A Canadian radiologist with "questionable skills" was able to escape scrutiny for six years because medical colleagues and hospital staff did not share key patient safety information, according to an article published October 31 by the Vancouver Sun.
The radiologist, Dr. Claude Vezina, worked on a locum tenens basis in various hospitals across Canada, including Mills Memorial Hospital in Terrace, British Columbia. In January, he was placed on extended leave from Mills due to the discovery of "egregious errors" in some of his imaging reports, said Dr. Martin Wale, deputy chief medical officer and executive medical director at Vancouver Island Health Authority. Wale was commissioned this summer by the British Columbia Ministry of Health to investigate Vezina.
Locum doctors are not typically subject to the same performance reviews as other radiologists, the Sun reported.
Radiologists at Vancouver General Hospital reviewed more than 13,000 images Vezina interpreted at four health authorities: Island Health, Northern Health, Vancouver Coastal Health, and Interior Health. The review showed that Vezina had discrepancy rates as high as 15% at hospitals on Vancouver Island where he worked between 2013 and 2016. A 15% discrepancy rate is three times the expected rate of discrepancies in such retrospective reviews, the Sun said.
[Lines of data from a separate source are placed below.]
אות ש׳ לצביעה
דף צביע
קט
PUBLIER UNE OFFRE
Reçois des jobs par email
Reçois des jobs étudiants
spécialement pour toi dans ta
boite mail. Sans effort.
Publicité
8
Vezina first came to British Columbia from Ontario, and he has worked in the Northwest Territories since the scandal broke, according to the article. His poor performance raised red flags but "concerns about privacy and working relationships [limited] the ability to seek information," Wale said. Vezina is currently not practicing medicine.
Wale is not aware of any patient deaths due to Vezina's clinical mistakes, but many patients may have been misdiagnosed and have been recalled for further testing, the Sun reported.